A federal audit criticized Connecticut housing officials for failing to finish a number of projects supported with $25 million in grant money, with one official blaming “difficult neighborhoods” for the failures.
The state of Connecticut was given $25 million in funds to purchase and rehabilitate houses and buildings that were abandoned or foreclosed during the housing market collapse. However the audit cited instances where work was never completed and properties were left abandoned and falling down.
Dimple Desai, director of the Small-Cities Community Development Block Grant which is part of the Connecticut Department of Housing, cited “difficult neighborhoods,” in his response to the audit.
The auditor cited several instances in which buildings remained abandoned, incomplete or nearly collapsing.
- A contract in August 2010 to build seven modular homes in Bridgeport by 2012 was amended to only three units and remained incomplete when auditor’s inspected the building in March of 2016. The auditors state “the walls and ceilings appeared to be covered in mold and another property appeared to have a squatter living in the property.”

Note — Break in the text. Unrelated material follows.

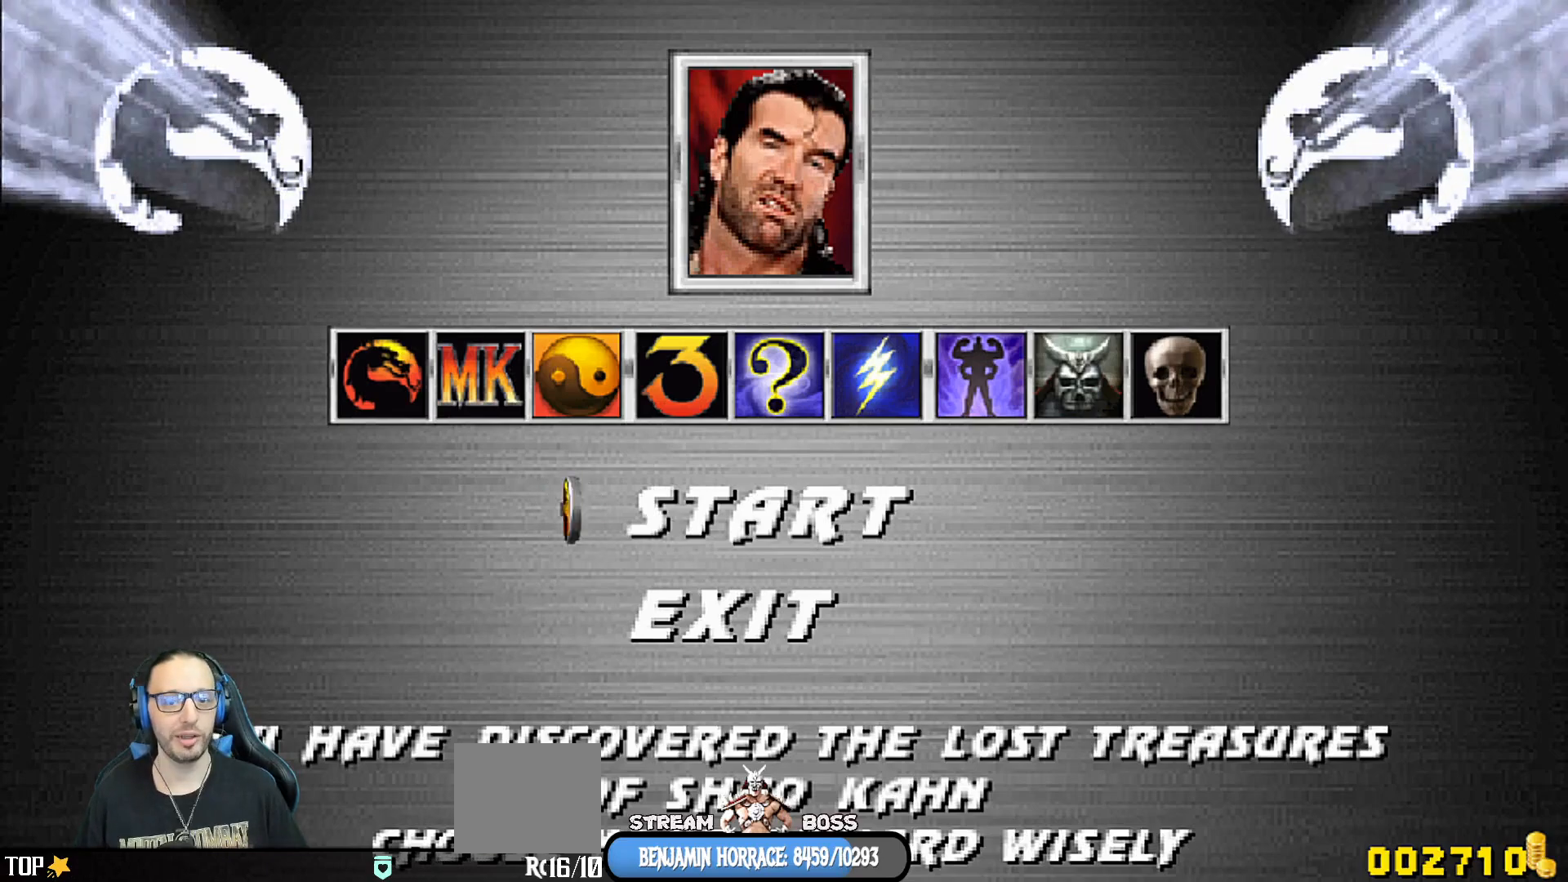
{"buttons": [], "left_stick": "center", "right_stick": "center", "events": [[100, "DPAD_DOWN", "up"]]}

- A subcontractor was awarded $104,882 to “stabilize” a blighted building in Bridgeport. However, upon inspection the building was only “boarded up.”
- A subcontractor was awarded $50,828 toward tearing down an old house and constructing a new two-family house in New Haven but the property remained empty.
The audit recommended the state pay back $666,668 in ineligible costs and provide documentation for another $1.8 million.
The Office of Small Cities-Community Development Block Grant and Technical Services, disagreed with the auditor’s findings on the incomplete properties. In his response, Desai wrote “The projects identified are all associated with failed attempts at redeveloping difficult properties in difficult neighborhoods where the original developer either went out of business in mid-development, or experienced other issues which led to the current condition.” Desai claims the department is “actively working” with the communities to complete the projects.
However, the auditors cite the fact that years have passed since the projects shut down with no further progress made.
“These properties should have been completed within a reasonable timeframe,” the auditor’s responded to Desai’s comments, “or the activities should have been canceled and the funds deobligated and reprogrammed.”